EXERCISE MATERIALS:
━━━━━━━━━━

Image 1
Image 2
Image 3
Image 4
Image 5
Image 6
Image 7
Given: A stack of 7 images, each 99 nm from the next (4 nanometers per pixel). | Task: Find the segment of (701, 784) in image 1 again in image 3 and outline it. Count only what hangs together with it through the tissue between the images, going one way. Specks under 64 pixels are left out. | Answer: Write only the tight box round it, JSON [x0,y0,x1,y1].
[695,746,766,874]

━━━━━━━━━━

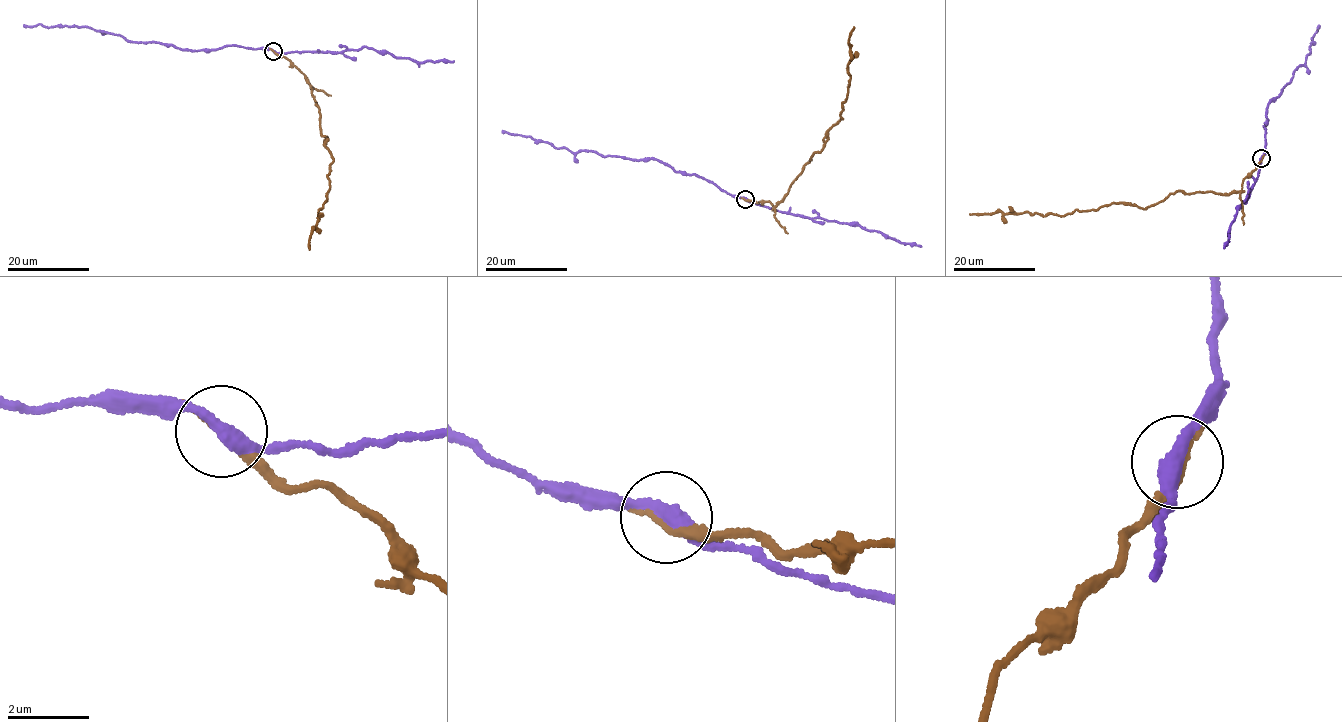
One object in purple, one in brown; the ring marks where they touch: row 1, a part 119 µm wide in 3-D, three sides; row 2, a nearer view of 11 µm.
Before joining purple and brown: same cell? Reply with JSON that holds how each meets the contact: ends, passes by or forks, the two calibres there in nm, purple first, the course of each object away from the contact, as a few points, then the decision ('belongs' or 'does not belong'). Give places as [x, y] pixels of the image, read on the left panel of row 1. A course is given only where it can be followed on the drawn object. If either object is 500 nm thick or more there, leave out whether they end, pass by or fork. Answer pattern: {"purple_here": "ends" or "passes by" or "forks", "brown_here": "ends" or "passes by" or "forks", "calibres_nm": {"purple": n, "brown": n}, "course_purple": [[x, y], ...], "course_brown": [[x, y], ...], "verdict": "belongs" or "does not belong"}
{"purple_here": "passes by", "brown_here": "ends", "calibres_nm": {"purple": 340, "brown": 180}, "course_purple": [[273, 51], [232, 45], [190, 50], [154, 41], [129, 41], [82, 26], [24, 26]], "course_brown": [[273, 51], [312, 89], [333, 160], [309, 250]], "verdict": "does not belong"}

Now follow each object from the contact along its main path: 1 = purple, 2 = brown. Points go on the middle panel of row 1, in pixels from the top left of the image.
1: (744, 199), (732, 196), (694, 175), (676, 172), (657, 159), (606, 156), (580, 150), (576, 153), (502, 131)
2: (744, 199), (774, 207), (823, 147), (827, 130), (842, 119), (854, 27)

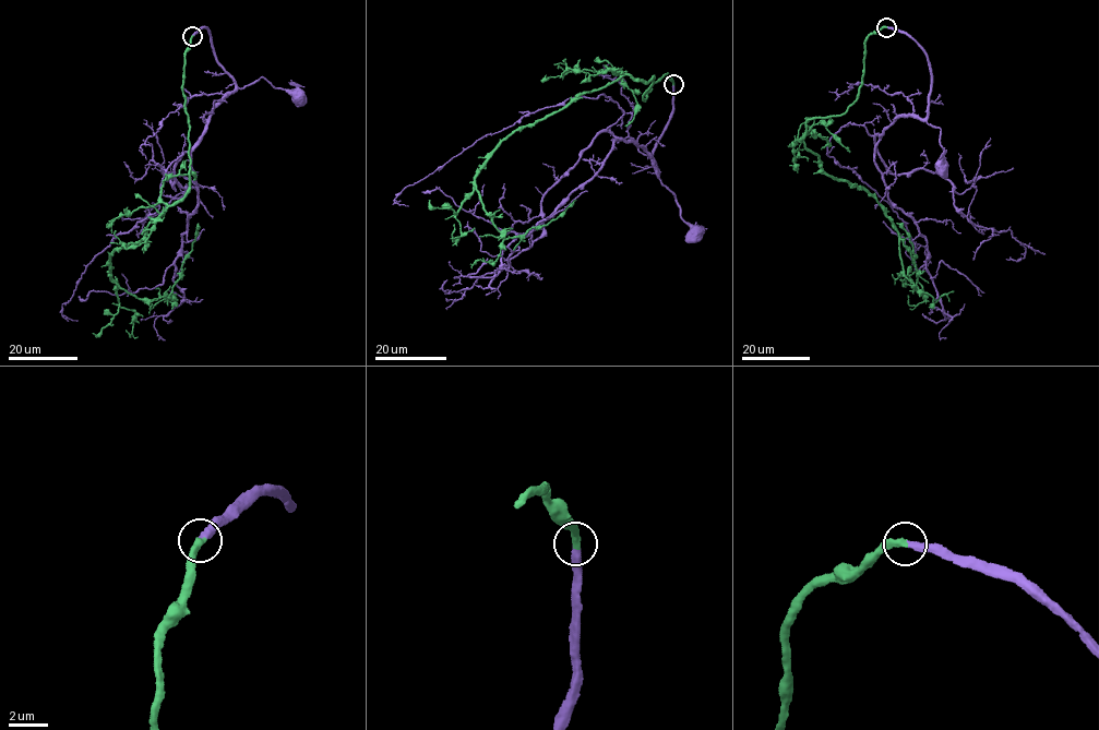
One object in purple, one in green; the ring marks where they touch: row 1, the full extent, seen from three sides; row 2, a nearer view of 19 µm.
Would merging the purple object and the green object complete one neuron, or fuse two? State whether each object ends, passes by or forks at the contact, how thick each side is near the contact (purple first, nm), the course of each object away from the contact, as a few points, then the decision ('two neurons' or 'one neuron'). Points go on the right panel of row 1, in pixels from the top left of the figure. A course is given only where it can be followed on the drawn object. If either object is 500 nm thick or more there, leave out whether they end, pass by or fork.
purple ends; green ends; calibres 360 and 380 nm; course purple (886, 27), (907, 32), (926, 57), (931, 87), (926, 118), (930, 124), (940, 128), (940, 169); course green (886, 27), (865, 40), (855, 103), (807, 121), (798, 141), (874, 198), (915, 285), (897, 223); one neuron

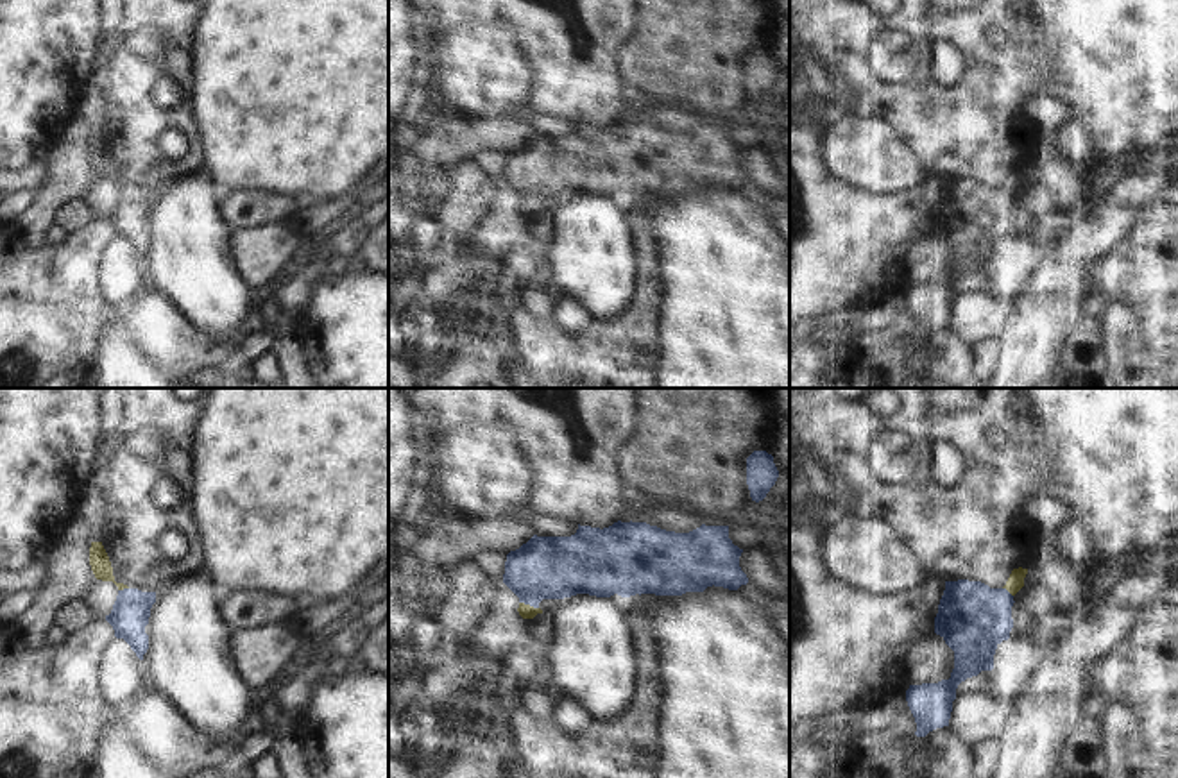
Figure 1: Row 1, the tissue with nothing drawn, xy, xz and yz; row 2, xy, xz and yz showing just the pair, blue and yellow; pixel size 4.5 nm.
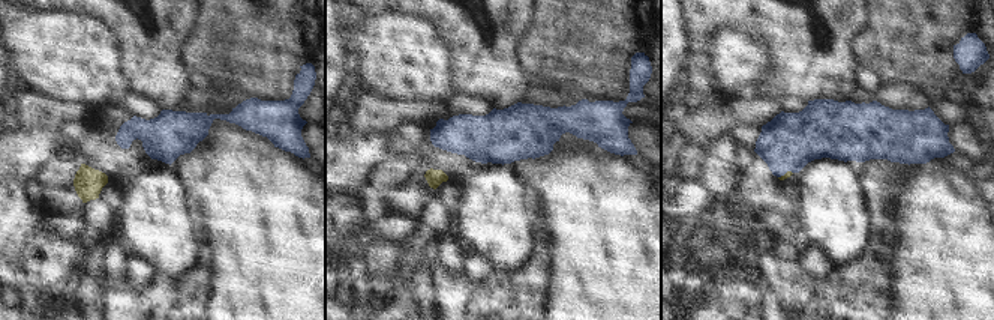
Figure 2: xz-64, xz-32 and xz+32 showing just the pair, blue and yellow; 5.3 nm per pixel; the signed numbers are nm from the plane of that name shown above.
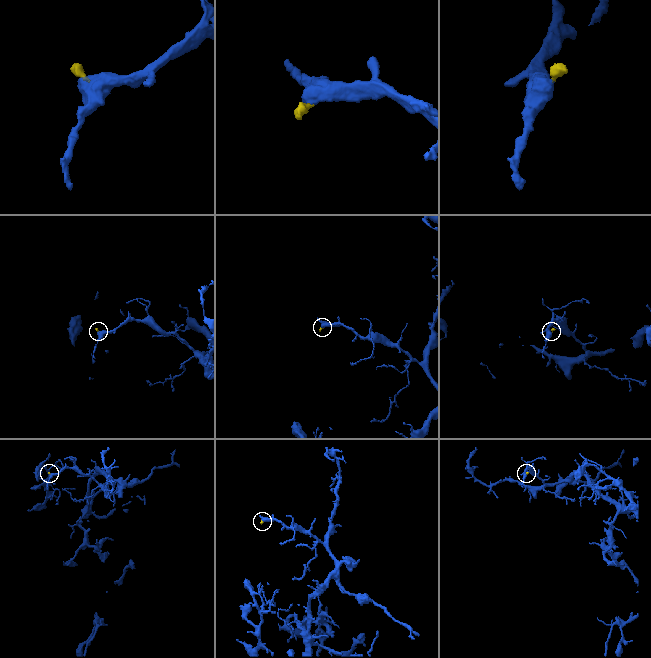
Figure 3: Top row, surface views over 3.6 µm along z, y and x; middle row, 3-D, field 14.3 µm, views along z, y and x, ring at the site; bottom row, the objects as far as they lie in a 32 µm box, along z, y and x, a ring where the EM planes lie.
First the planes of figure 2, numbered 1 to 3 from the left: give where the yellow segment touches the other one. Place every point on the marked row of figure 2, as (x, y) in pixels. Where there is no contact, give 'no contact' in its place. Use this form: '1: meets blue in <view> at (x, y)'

━━━━━━━━━━

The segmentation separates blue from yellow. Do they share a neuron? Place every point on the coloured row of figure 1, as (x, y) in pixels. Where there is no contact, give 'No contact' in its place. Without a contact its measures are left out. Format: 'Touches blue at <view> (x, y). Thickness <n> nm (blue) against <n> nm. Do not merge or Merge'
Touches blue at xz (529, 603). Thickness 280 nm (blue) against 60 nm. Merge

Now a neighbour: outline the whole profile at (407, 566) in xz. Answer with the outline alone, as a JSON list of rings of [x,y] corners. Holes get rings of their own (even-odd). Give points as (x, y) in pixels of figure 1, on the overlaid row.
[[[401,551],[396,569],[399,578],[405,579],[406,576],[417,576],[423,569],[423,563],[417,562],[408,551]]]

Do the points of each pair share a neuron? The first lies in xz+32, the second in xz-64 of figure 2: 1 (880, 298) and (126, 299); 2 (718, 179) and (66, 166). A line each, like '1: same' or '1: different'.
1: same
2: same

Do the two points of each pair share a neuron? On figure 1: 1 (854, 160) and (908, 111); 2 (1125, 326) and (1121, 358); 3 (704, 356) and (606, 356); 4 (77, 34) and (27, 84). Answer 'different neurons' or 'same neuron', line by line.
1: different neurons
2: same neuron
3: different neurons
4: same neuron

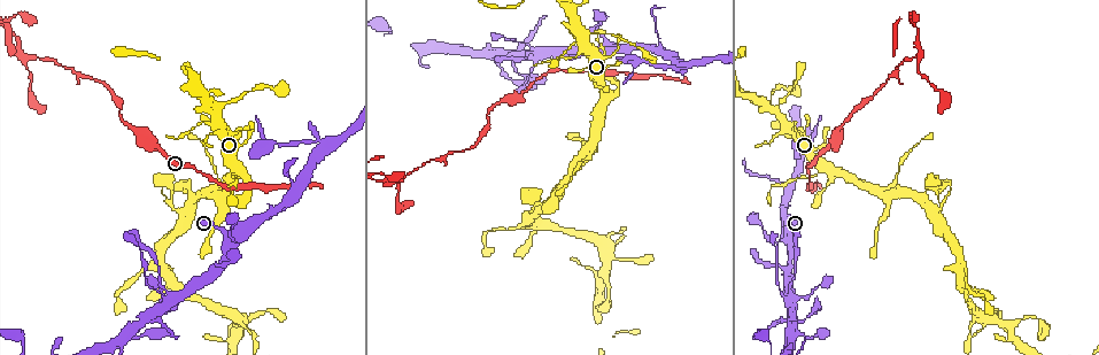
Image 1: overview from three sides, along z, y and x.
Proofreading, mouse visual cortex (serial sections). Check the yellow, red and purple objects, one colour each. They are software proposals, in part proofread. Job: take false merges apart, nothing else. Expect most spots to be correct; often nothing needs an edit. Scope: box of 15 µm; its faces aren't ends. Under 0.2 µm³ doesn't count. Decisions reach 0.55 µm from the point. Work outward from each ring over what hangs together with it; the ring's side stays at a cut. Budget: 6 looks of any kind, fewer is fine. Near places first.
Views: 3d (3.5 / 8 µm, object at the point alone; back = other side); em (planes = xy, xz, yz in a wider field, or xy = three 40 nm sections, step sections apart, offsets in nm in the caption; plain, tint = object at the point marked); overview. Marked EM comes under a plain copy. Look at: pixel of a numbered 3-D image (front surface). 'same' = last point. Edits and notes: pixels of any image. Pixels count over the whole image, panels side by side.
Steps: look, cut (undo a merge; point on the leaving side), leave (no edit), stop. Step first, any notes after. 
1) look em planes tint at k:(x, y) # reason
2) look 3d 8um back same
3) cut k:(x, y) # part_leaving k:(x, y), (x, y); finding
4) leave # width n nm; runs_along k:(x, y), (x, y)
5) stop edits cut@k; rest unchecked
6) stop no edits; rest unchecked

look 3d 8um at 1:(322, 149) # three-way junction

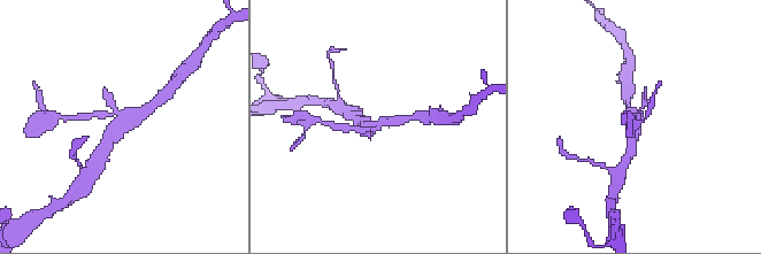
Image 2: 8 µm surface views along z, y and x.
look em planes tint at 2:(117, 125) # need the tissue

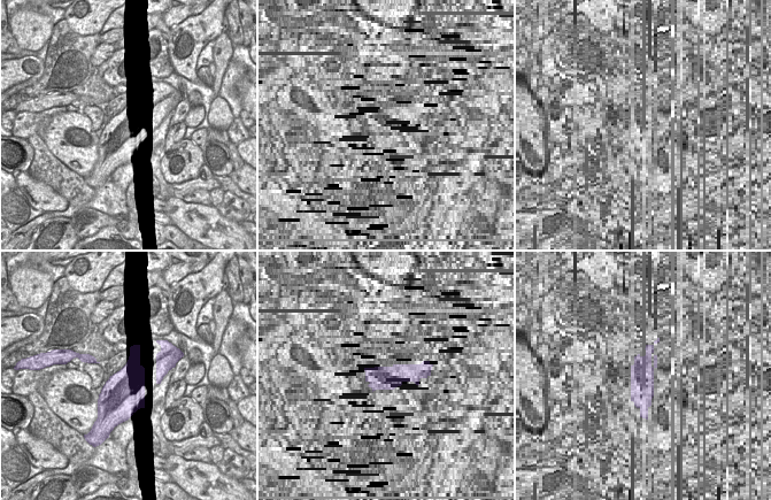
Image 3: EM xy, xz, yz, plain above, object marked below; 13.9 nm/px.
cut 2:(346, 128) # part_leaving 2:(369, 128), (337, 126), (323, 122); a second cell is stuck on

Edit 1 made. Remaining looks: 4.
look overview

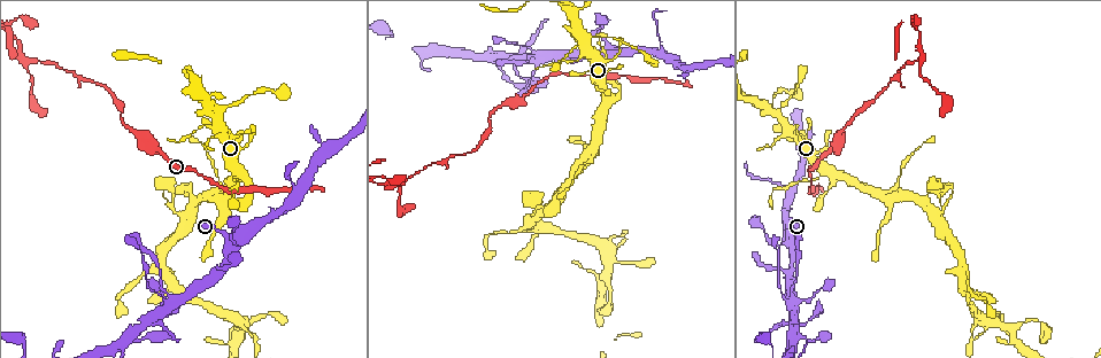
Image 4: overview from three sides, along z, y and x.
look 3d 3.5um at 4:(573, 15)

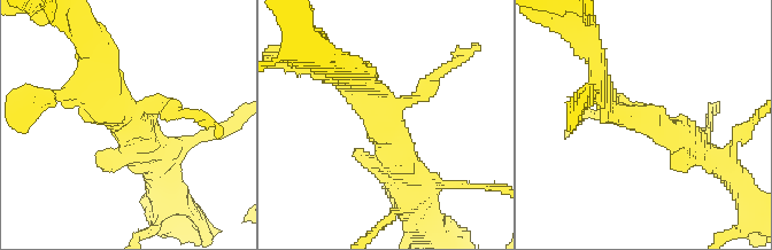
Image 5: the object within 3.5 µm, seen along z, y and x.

━━━━━━━━━━

REQUIRED ACTION:
What lines of the material above hold the string "notes"? Please copy them.

ANSWER AREA:
Views: 3d (3.5 / 8 µm, object at the point alone; back = other side); em (planes = xy, xz, yz in a wider field, or xy = three 40 nm sections, step sections apart, offsets in nm in the caption; plain, tint = object at the point marked); overview. Marked EM comes under a plain copy. Look at: pixel of a numbered 3-D image (front surface). 'same' = last point. Edits and notes: pixels of any image. Pixels count over the whole image, panels side by side.
Steps: look, cut (undo a merge; point on the leaving side), leave (no edit), stop. Step first, any notes after. 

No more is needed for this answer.